Here is what a contract looks like for the security reviewer. The first half is the brief, the task going in:
{
"task": "security-review",
"diff": "PR-4112.diff",
"scope": ["src/auth/**", "src/api/middleware/**"],
"must_consider": ["auth uses custom session middleware in src/auth/session.ts, not JWTs"],
"out_of_scope": ["style", "naming", "test coverage"]
}
The second half is the result coming back, in the shape the agent definition promised:
{
"task": "security-review",
"findings": [
{
"file": "src/auth/session.ts",
"line": 112,
"severity": "high",
"rationale": "Refactored validate() logs the full session token at debug level; tokens in logs outlive the session."
}
],
"not_checked": ["whether the session store enforces TTL; depends on Redis config not present in the diff"]
}
The must_consider field exists because of the session-middleware bug two sections back; the brief is where the orchestrator’s knowledge either crosses the boundary or dies, and the finding above exists only because it crossed. The not_checked field exists because a subagent’s silence is not evidence, and the synthesizer should never be allowed to mistake silence for a clean result; it is the difference between a report that says “clean” and one that says “clean as far as I could see.” A team unwilling to build these three disciplines is not ready to split. It is just distributing its prompt.

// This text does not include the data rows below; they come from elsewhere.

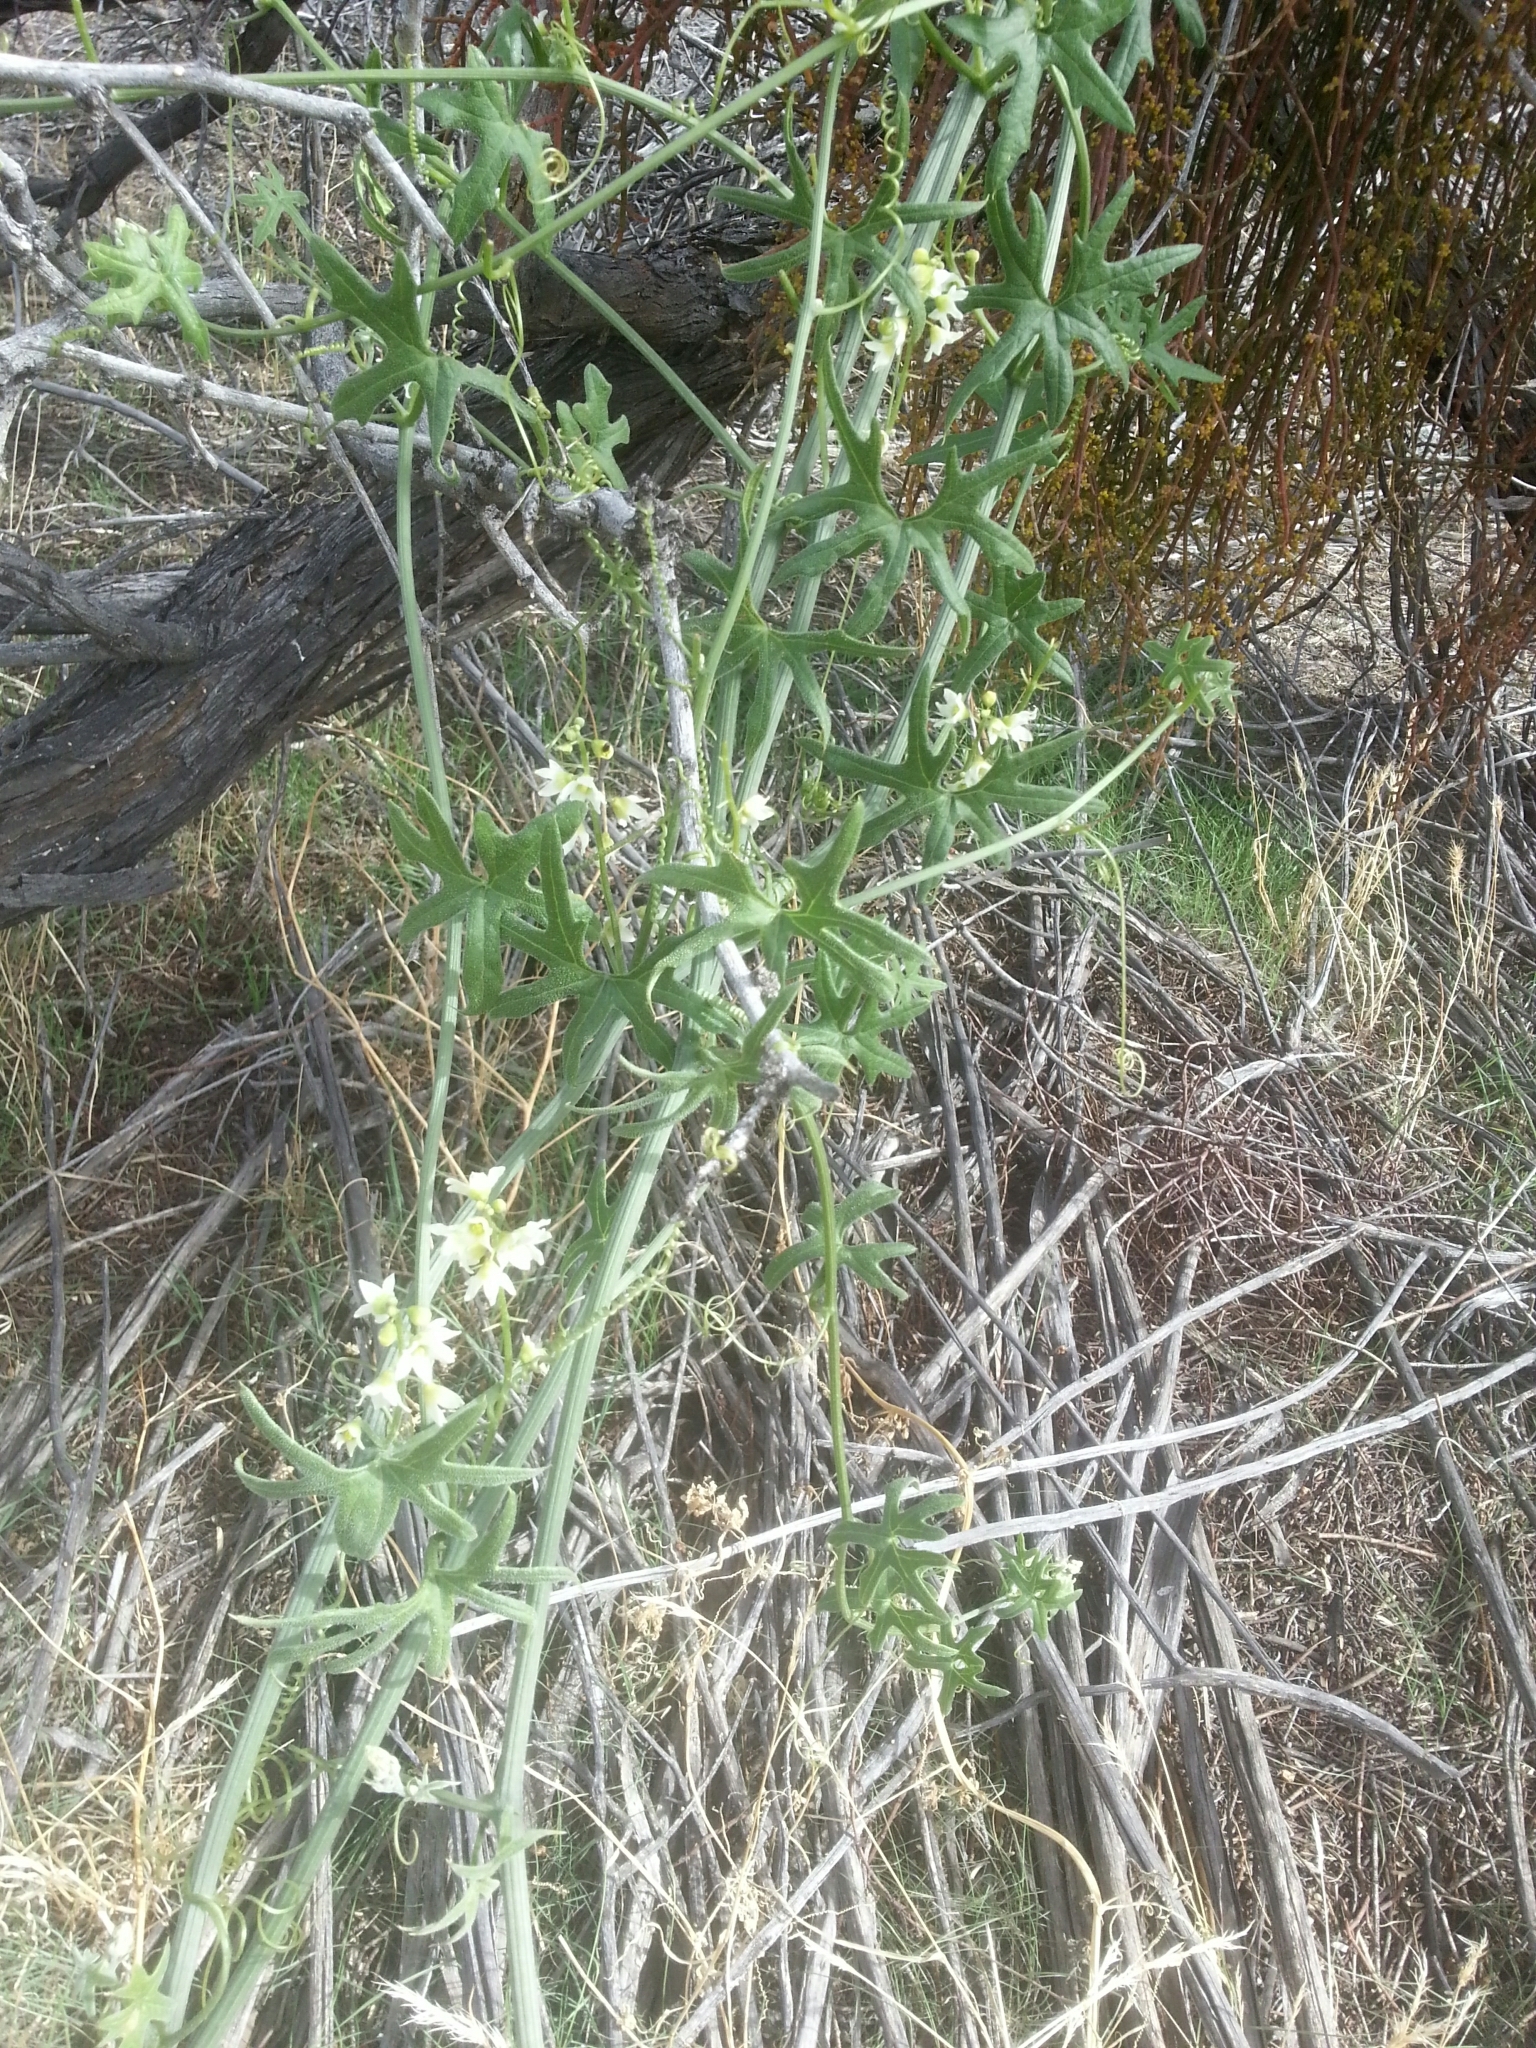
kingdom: Plantae
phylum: Tracheophyta
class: Magnoliopsida
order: Cucurbitales
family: Cucurbitaceae
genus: Marah
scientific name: Marah macrocarpa
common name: Cucamonga manroot
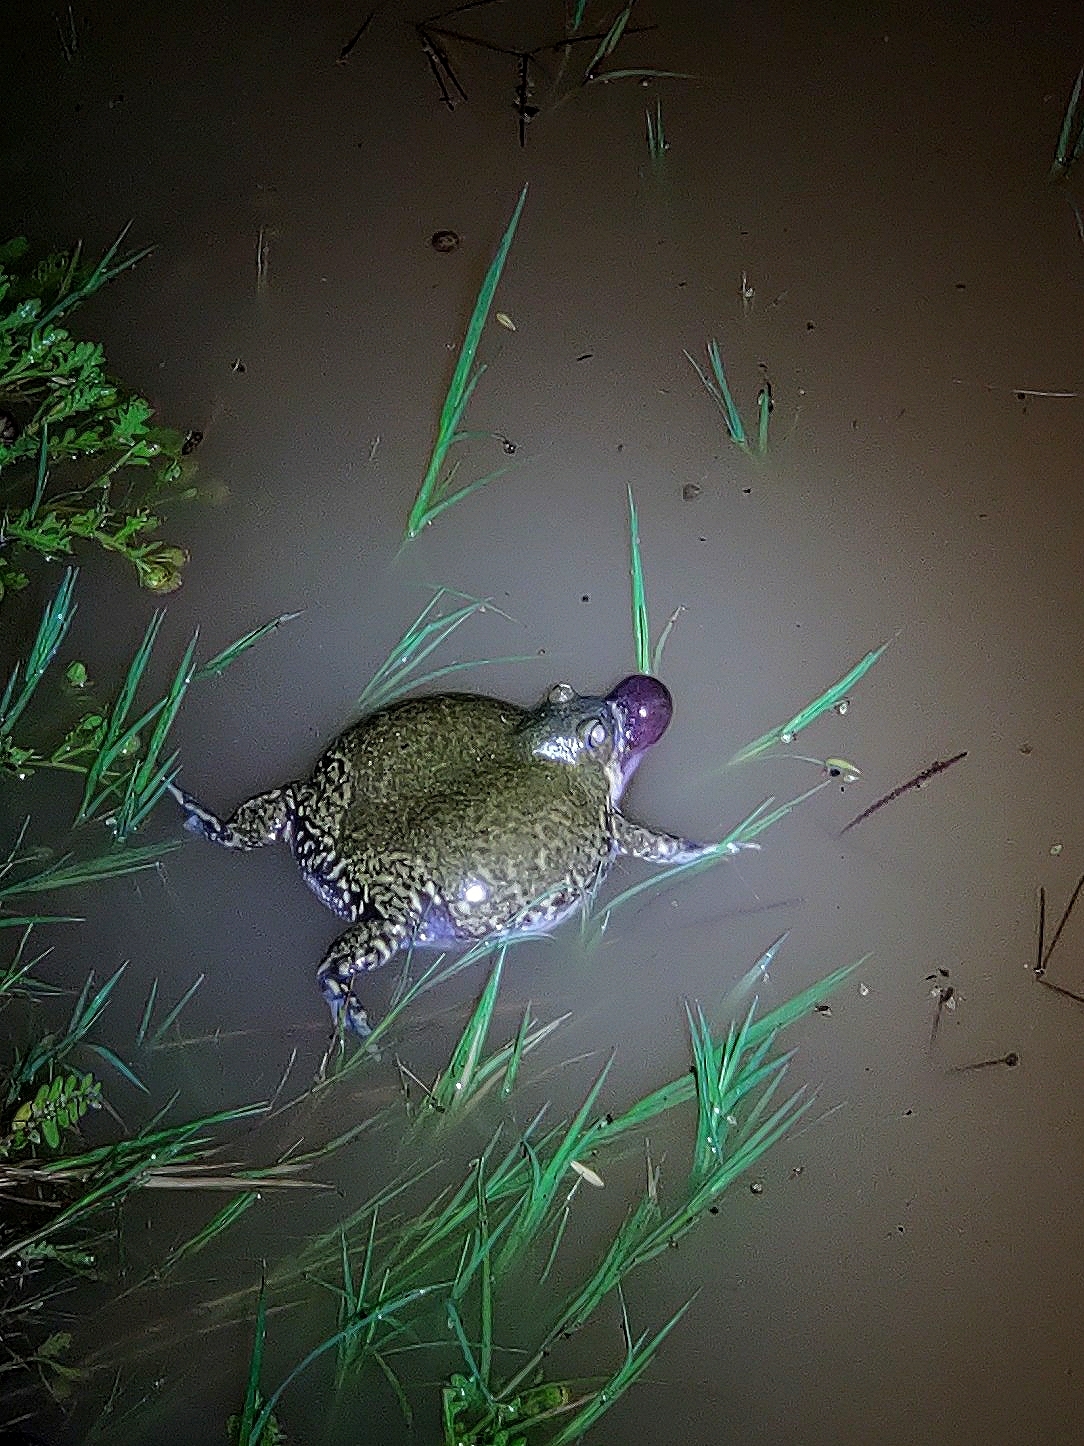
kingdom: Animalia
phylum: Chordata
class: Amphibia
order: Anura
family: Microhylidae
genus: Uperodon
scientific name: Uperodon globulosus
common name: Indian globular frog
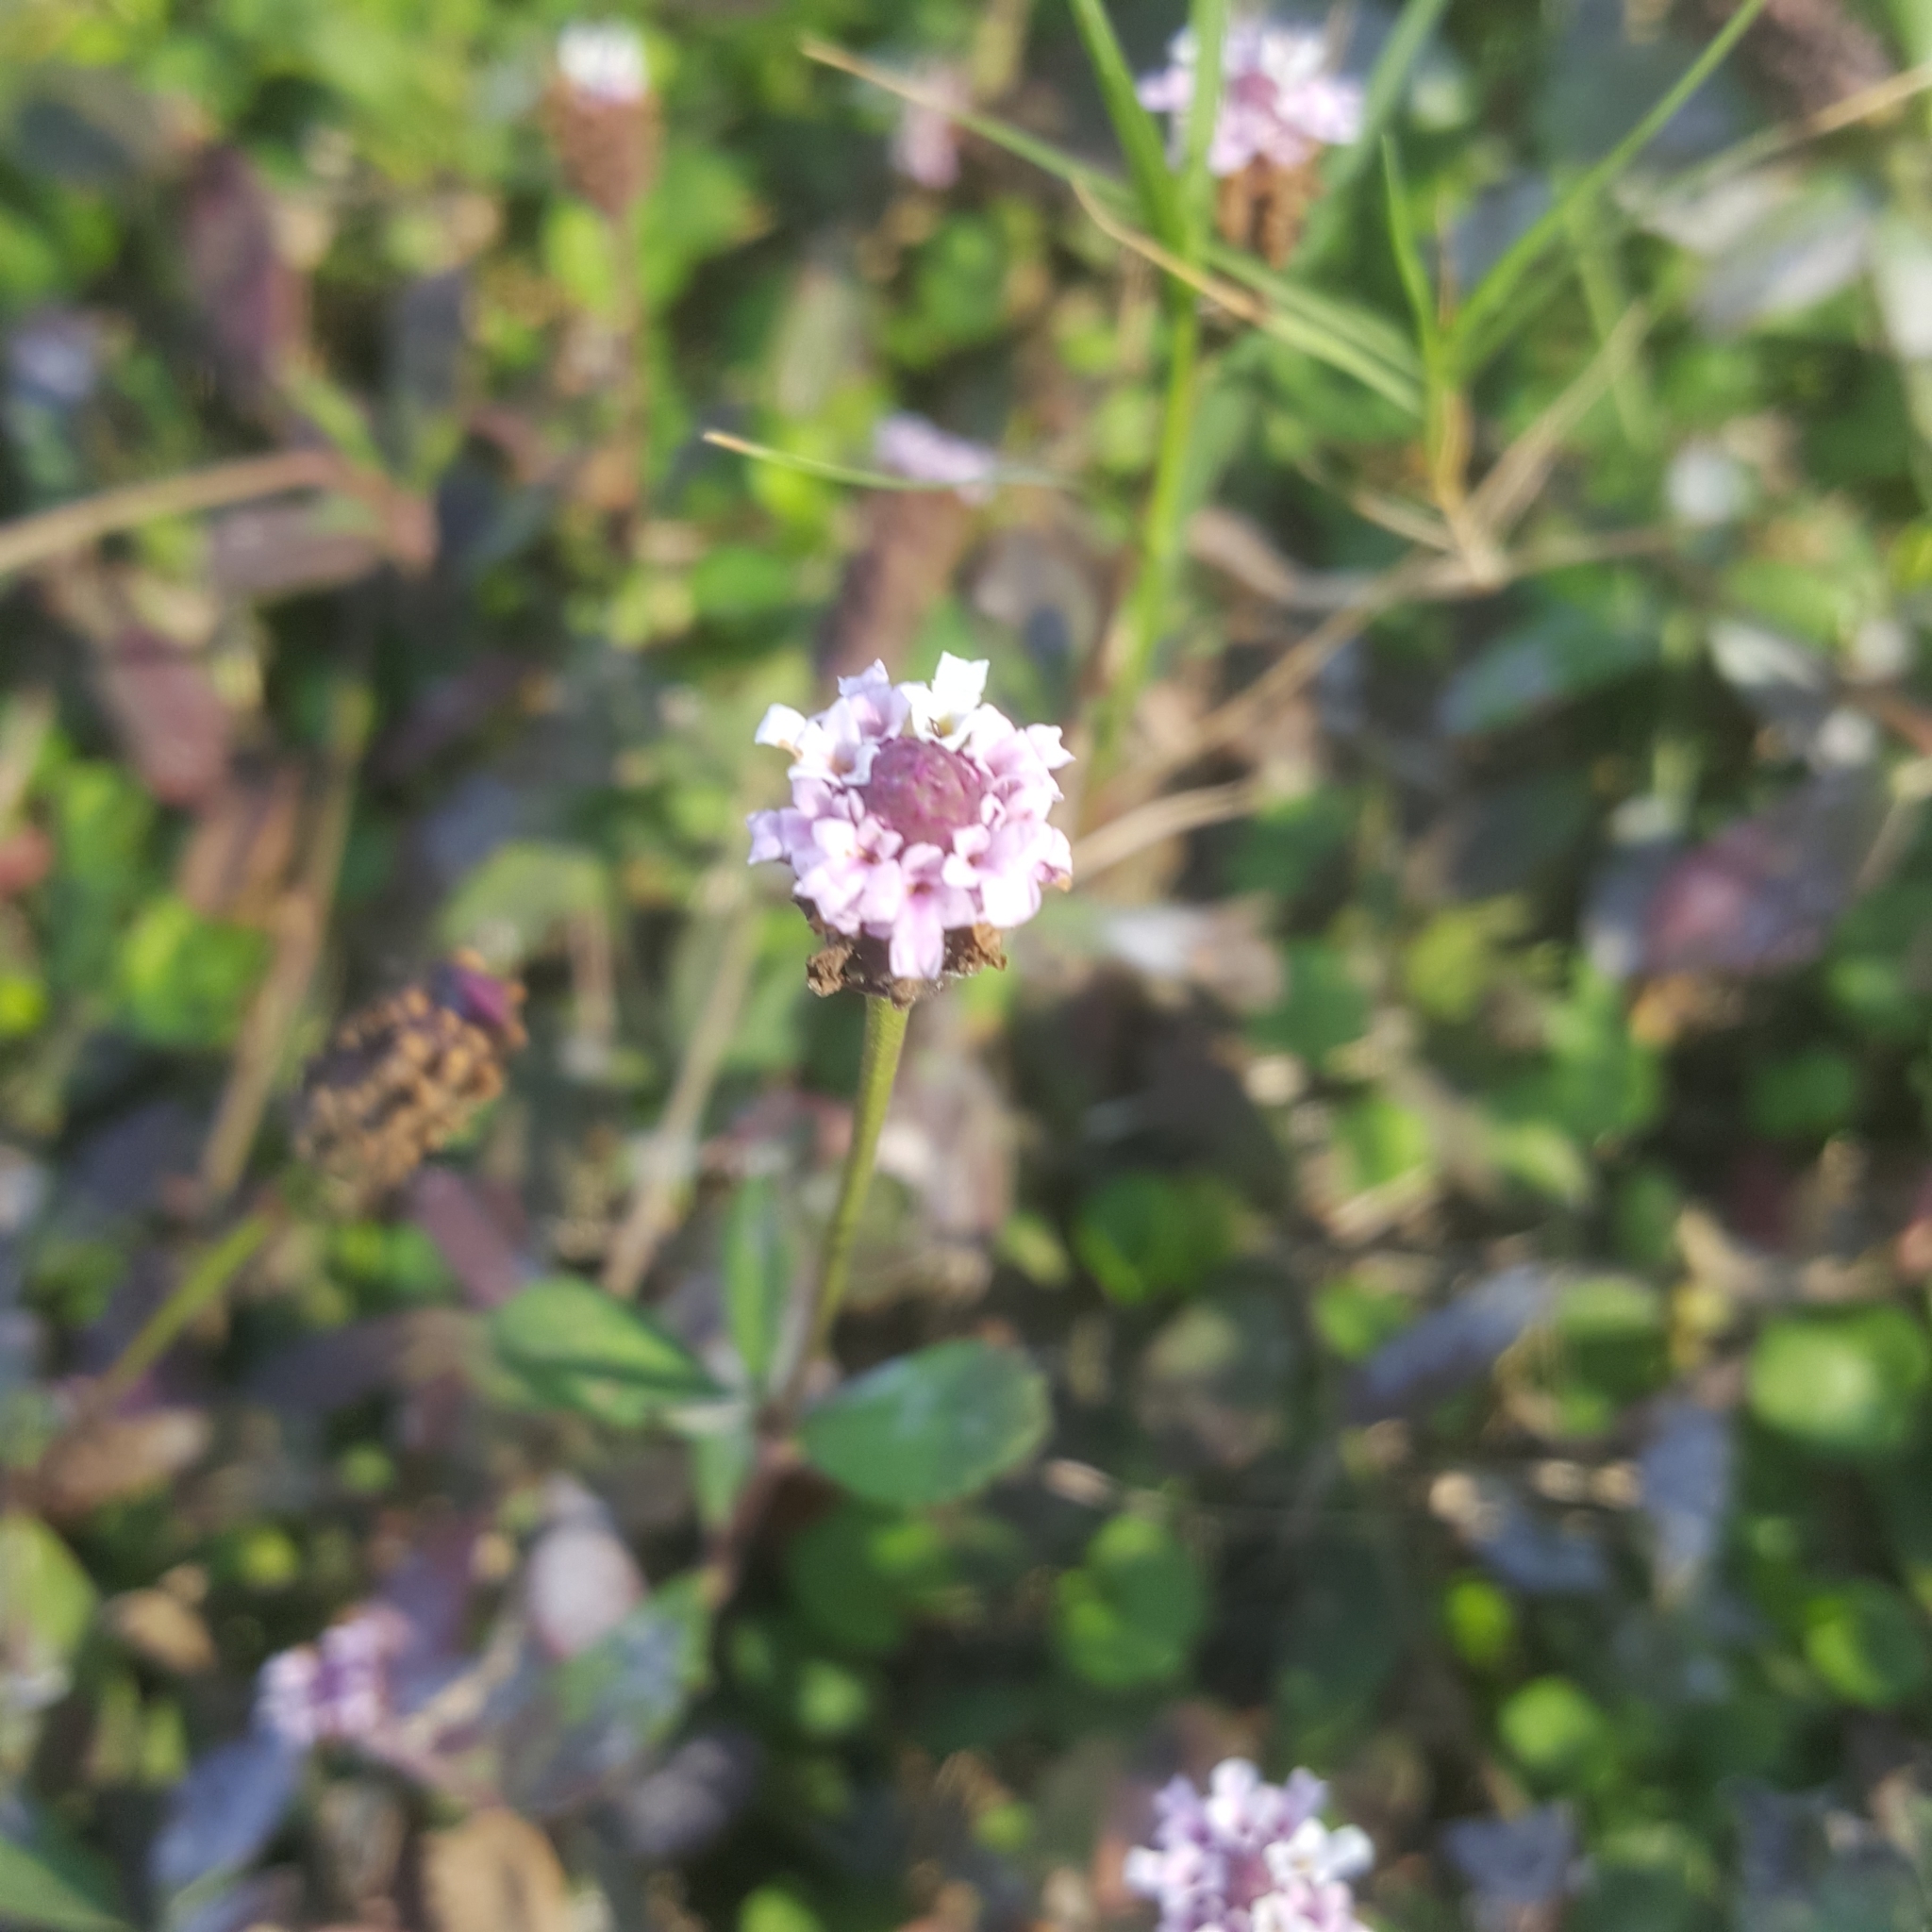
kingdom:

Context is the new coupling
Architecture has always been the management of a scarce resource. For the monolith era the scarce resources were the release train and the coupling between teams, and microservices spent latency and operational complexity to buy autonomy back. For agent systems the scarce resource is attention — the model’s finite and degradable focus — and the unit of isolation that protects it is the context window.
The lasting contribution of microservices was never the topology. Plenty of teams shipped beautifully on monoliths, and plenty drowned in service meshes. The contribution was the discipline: explicit contracts, observability as a precondition, decomposition under pressure rather than by default. Microagent architecture deserves exactly that treatment, adopted for the same reasons and resisted with the same skepticism. Take the discipline. Make the topology earn itself.
And if you want one concrete place to start: the next time you’re tempted to split an agent, write the brief you’d hand the subagent — scope, must-considers, the shape of the reply — before you build anything else. Sometimes finishing the brief is how you discover you were one good prompt away all along. When it isn’t, you’ve already written the first artifact of the new architecture.